Following rumors about an IPO of Skype, here is a round-up on Skype financials:
Revenues 2008: $551 million (+44% on 2007 figures)
EBITDA 2008: $116 million (21% margin)
Revenues 2010E: $740 million
EBITDA 2010E: $156 million (21% margin)
Ebay bought Skype in september 2005 for $2.6 billion. It then paid earn-outs of $600 million (out of a $1.5 billion earn-out pool) to shareholders. Finally, it wrote-off its investment, which is now held at a book value of $1.7 billion (which is probably the value at which it tried to shop it around, with no takers).
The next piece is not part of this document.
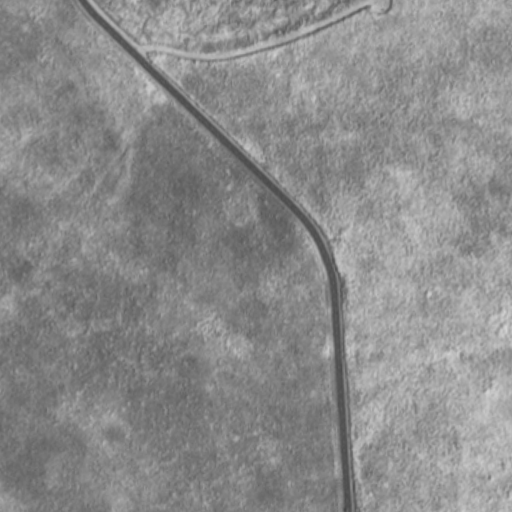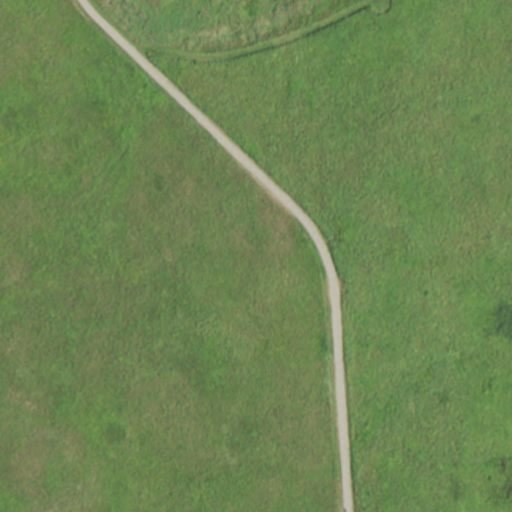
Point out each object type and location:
road: (257, 46)
road: (300, 215)
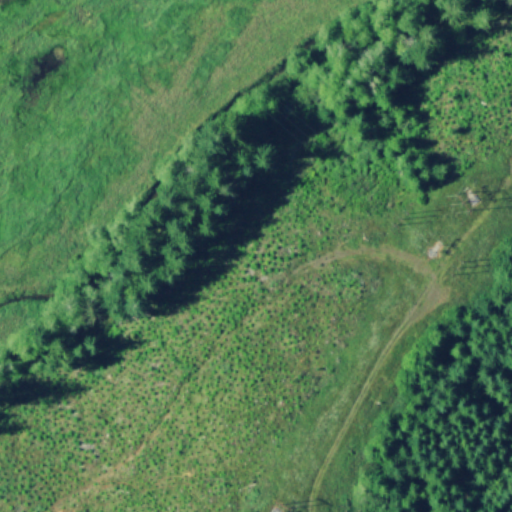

A private equity investor would probably value the business at an EV of about $1.2-1.5 billion (enterprise value, or cash-free/debt-free equity value), given the continued growth and market leadership (Skype alone represents 8% of the long-distance market). However, such a valuation would deliver a reasonable return on capital, only if it were possible to finance it with $700-800 million in acquisition debt, which seems hardly possible in the current LBO market. In an all equity deal, an entry multiple EV/EBITDA above 10x seems too high to deliver a return on the investment of 2-2.5x the cash invested in 3-4 years (equivalent to a low-end private equity return of 20-25% IRR).